Rain over night. Rain this morning. Heavier rain this afternoon. Really heavy rain early this evening. What do you do when the rain is so heavy and intense that even the locals are shaking their heads in disgust and saying it has been a long time since the weather has been this bad for this long?
I sat at the kitchen table and looked out at the weather, the waves and the grey skies, I got up to date with my list of boring computer chores, chatted indoors, drank hot drinks and just enjoyed sharing stories. What else can you do when not even a bird is out and about in this weather? Stay indoors. Well that lasted till about 2pm when we ventured for a drive to Greymouth and then Hokitika to do a few errands, look at a couple of stores and grab a few items from the local Mitre 10.
The adventure of the day started as we were driving back along the roads heading to Ten Mile Bay. There was water cascading from every creek on the hills, all the rivers were flooded and full to the top with brown flood waters. Paul and I headed along to arrive at Twelve Mile Creek as it burst over the road with a mass of flood water, rocks and debris. It continued to flood over the road, blocking all traffic. As we got out and walked towards the blocked road even more water started to cascade across. Then it burst its banks and huge amounts of rocks, water and debris engulfed the bridge in front of us. Crazy intense and totally out of control this small creek had become. It was impassable. We were told that the same had happened at 17 Mile Creek as well, so some traffic was blocked from both directions. We were lucky as we could turn and head back to home, but not before I took pictures and watched Paul clamber over and through the flood waters to check on a house just past the awash bridge and creek. I have to say it was not the last I saw of this, as we left I took picture and video footage of the raging flood waters, then we grabbed gumboots and head torches and were back at the flooded creek to wade across to check on the property just across the blocked road. After ascertaining it was safe and un-damaged, and with our boots full of freezing cold water, we headed home for a hot dinner and to pray the rain fall and storm were now heading north. (All the best to the rest of the islands above us.) This storm is intense!! Good luck, for once maybe the West Coast will be bathed in sunshine while you all have a wet weekend. I am not holding my breath as we are getting strong winds and big swells, I have been warned!
Dinner eaten, the rain is easing. I am looking forward to bed, my hot water bottle and a good sleep. Cuzzie battled through the West Coast rain today with no big leaks, so I am happy with my first attempt at the leaks. More work to do tomorrow after I have helped to rescue, restore, and rebuild a water storage tank and its pipework system to the nearby house. Oh what a day. The air was filled with some very colourful language this evening and a swear jar would have been filled by now if we had one in the house. No lake adventure tomorrow, paddling on the lakes has been postponed till after all the repairs have been done!
A hot water bottle is needed as the temperature drops to under 5 degrees tonight! Oh the joys of winter.
My smiles today:
Rain that was so intense it made me feel I was in Fiordland again.

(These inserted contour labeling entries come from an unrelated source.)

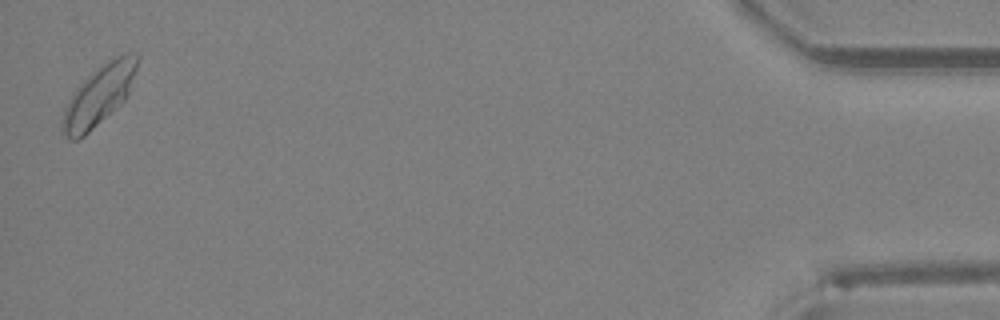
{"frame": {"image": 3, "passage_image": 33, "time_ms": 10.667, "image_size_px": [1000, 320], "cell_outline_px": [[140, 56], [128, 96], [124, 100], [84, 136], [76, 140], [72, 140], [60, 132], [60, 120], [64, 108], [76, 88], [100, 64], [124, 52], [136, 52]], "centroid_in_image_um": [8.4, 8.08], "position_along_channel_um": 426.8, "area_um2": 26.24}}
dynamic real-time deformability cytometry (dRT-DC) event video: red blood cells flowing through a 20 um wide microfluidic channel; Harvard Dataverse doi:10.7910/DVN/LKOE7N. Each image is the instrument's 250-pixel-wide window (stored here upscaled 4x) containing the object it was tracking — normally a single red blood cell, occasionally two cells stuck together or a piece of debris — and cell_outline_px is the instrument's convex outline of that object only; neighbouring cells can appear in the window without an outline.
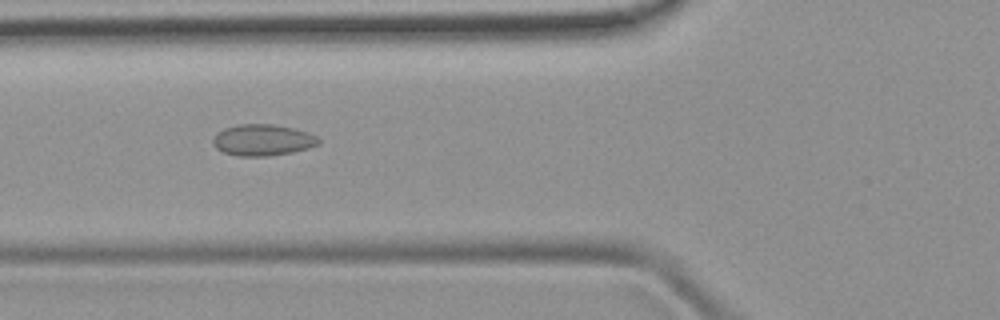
{"species": "common noctule bat (a hibernating species)", "species_latin": "Nyctalus noctula", "temperature_condition": "room temperature", "stored_images_in_passage": 34, "camera_frame_rate_fps": 3000, "um_per_image_px": 0.085, "animal": {"sex": "female", "body_mass_g": 19.9}, "frame": {"image": 1, "passage_image": 7, "time_ms": 2.0, "image_size_px": [1000, 320], "cell_outline_px": [[320, 144], [308, 148], [292, 152], [268, 156], [236, 156], [224, 152], [216, 148], [212, 144], [212, 140], [216, 132], [224, 128], [236, 124], [272, 124], [292, 128], [308, 132], [316, 136], [320, 140]], "centroid_in_image_um": [22.3, 11.9], "position_along_channel_um": 103.5, "area_um2": 19.42}}
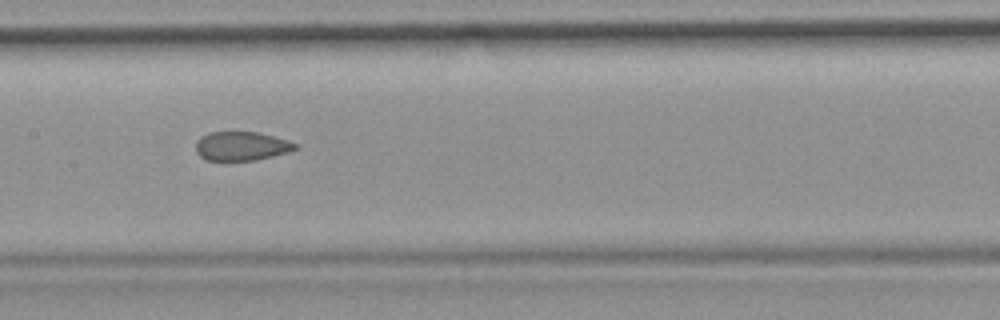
{"frame": {"image": 2, "passage_image": 13, "time_ms": 4.0, "image_size_px": [1000, 320], "cell_outline_px": [[300, 148], [288, 152], [256, 160], [204, 160], [196, 152], [196, 140], [200, 136], [208, 132], [256, 132], [288, 140], [300, 144]], "centroid_in_image_um": [20.53, 12.41], "position_along_channel_um": 186.9, "area_um2": 16.94}}
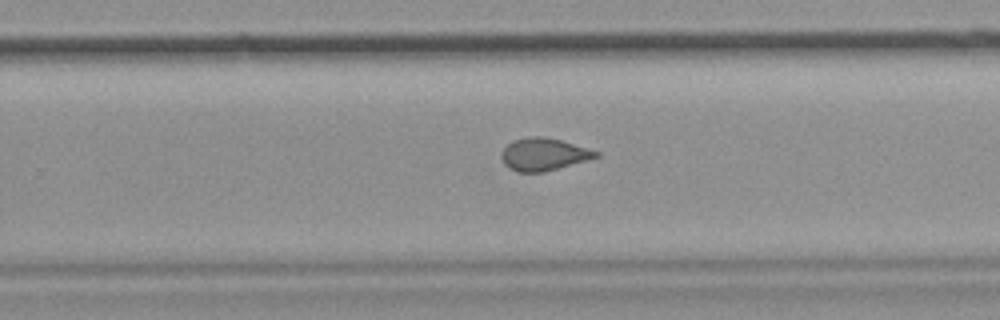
{"frame": {"image": 3, "passage_image": 20, "time_ms": 6.333, "image_size_px": [1000, 320], "cell_outline_px": [[600, 156], [544, 172], [516, 172], [508, 168], [504, 164], [504, 148], [512, 140], [528, 136], [544, 136], [560, 140], [600, 152]], "centroid_in_image_um": [46.21, 13.11], "position_along_channel_um": 283.6, "area_um2": 17.63}}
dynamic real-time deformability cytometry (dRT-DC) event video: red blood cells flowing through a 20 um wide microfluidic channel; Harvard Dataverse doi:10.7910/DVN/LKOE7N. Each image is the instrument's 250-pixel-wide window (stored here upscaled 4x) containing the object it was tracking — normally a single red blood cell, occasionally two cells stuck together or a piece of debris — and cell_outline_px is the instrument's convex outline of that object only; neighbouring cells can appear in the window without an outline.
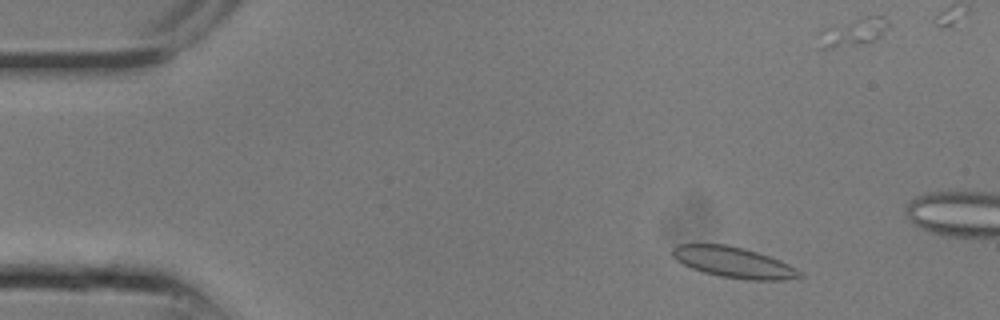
{"species": "common noctule bat (a hibernating species)", "species_latin": "Nyctalus noctula", "temperature_condition": "room temperature", "stored_images_in_passage": 7, "camera_frame_rate_fps": 3000, "um_per_image_px": 0.085, "animal": {"sex": "male", "body_mass_g": 13.3}, "frame": {"image": 1, "passage_image": 2, "time_ms": 0.333, "image_size_px": [1000, 320], "cell_outline_px": [[804, 276], [784, 280], [748, 280], [720, 276], [704, 272], [692, 268], [676, 260], [672, 256], [672, 248], [676, 244], [724, 244], [756, 252], [780, 260], [804, 272]], "centroid_in_image_um": [62.37, 22.31], "position_along_channel_um": 22.6, "area_um2": 22.72}}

Walking in the rain in my jandals.
Filling my gumboots full of freezing cold flood water.
Laughing at very colourful language and it was not coming from me for a change!
The native whistling frogs in their pond next door. They are intensely noisy, but way cool.
My thoughts today:
I stumbled across this today in a book store. It made me think, it made me feel, and I related.
“Admit it. You aren’t like them. You’re not even close. You may occasionally dress yourself up as one of them, watch the same mindless television shows as they do, maybe even eat the same fast food sometimes. But it seems that the more you try to fit in, the more you feel like an outsider, watching the “normal people” as they go about their automatic existences. For every time you say club passwords like “Have a nice day” and “Weather’s awful today, eh?”, you yearn inside to say forbidden things like “Tell me something that makes you cry” or “What do you think deja vu is for?”. Face it, you even want to talk to that girl in the elevator. But what if that girl in the elevator (and the balding man who walks past your cubicle at work) are thinking the same thing? Who knows what you might learn from taking a chance on conversation with a stranger? Everyone carries a piece of the puzzle. Nobody comes into your life by mere coincidence. Trust your instincts. Do the unexpected. Find the others…” Timothy Leary.